Could You Have Made it in Construction With These Tools From 1951?
A collection of ads for tools that were, at some point, on the cutting edge of technology. Things have changed since then.
Is this a good deal?
At first glance, $46.50 seems a pretty fair price for a Tilt Arbor Saw (aka table saw). But never forget to read the fine print, which in this case casually states that the saw comes “less extensions, switch and motor.” No motor? We're guessing there were at least a few unboxing disappointments with this table saw.
All for $5.85
At first, we thought they were selling just the magnet organizer, but “a carefully selected trio” of tools was also included. That is a pretty good deal, although we are still not sure what a “tool house” is.

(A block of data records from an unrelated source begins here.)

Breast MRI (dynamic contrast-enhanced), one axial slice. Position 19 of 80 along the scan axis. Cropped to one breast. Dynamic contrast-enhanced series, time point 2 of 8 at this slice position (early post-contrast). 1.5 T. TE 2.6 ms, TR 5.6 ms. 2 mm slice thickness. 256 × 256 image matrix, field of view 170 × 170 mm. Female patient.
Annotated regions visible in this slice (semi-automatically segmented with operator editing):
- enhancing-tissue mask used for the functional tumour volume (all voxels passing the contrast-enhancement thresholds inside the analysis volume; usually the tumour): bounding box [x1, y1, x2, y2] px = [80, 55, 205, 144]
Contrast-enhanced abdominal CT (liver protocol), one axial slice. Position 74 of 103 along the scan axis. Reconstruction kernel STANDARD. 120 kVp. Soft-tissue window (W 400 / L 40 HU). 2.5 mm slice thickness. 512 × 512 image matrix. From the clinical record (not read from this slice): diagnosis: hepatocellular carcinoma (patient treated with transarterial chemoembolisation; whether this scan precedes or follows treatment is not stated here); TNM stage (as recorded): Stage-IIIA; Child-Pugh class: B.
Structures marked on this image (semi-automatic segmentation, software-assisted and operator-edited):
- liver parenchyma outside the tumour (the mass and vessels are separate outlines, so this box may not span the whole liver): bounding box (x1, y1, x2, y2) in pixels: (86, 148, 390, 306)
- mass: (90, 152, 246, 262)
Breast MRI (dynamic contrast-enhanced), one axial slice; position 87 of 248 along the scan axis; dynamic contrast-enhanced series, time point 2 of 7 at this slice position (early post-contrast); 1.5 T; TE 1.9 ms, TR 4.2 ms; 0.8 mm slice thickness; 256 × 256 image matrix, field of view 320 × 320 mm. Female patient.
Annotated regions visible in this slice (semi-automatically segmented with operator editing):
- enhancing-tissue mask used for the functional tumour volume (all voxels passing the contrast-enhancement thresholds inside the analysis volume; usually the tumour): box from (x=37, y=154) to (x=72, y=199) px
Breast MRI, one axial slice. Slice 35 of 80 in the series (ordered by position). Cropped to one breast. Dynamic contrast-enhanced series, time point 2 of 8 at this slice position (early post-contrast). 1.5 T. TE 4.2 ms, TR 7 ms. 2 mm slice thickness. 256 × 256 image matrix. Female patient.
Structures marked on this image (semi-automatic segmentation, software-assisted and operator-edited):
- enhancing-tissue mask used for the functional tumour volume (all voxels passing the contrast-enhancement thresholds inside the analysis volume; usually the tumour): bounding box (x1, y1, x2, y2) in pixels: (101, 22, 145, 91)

This is a lot of tool for under $15, but we're skeptical that the blower on this machine was useful enough to be categorized as “1” of the “4” tools. We'll count it as half of a tool. Also- why did they call it a “jig saw” when it looks like a scroll saw? At least this tool actually comes with a motor and a switch.
A 2000-degree torch without an off-switch, strapped to the end of a toothbrush...what could go wrong? How many houses burnt down before they pulled this fire-hazard-nightmare from the shelves? Admittedly, however, if these tablets were still available we would absolutely have a box of them in our shop. We're not sure what we would use them for, but they'd be around just in case.
No motor again?
Apparently selling tools without motors was a recurring thing back in 1951. The Speedy Spray 444 could be powered with an electric motor or gas engine (electric motor or gas engine not included).
The test of time
3-IN-ONE OIL is still around, and so is Plastic Wood! But the agency who came up with this creepy enlarged-head concept probably can't say the same.
Wait a minute...
We thought Tim Leatherman invented the first multi-tool with a pliers, but it says here that this one was made by a famous French craftsmen (who shall remain nameless). Seems fishy...
Metal is scarce
Apparently, metal was so scarce that this tool company couldn’t afford to cover up their drill's electric motor's copper coil windings. We think it might be best to skip the “mixing” process with this electric work kit. Remember: liquid + electricity = no good.
After seeing this guy getting hit in the head with a flying board, there is no way anyone could have resisted buying the PTI Original Safety Blade. After all, it was “tested and approved by leading laboratories, government agencies, and industrial concerns.” What are the chances that the “government agencies” might just be a brother-in-law who works for the post office? Hmmmm.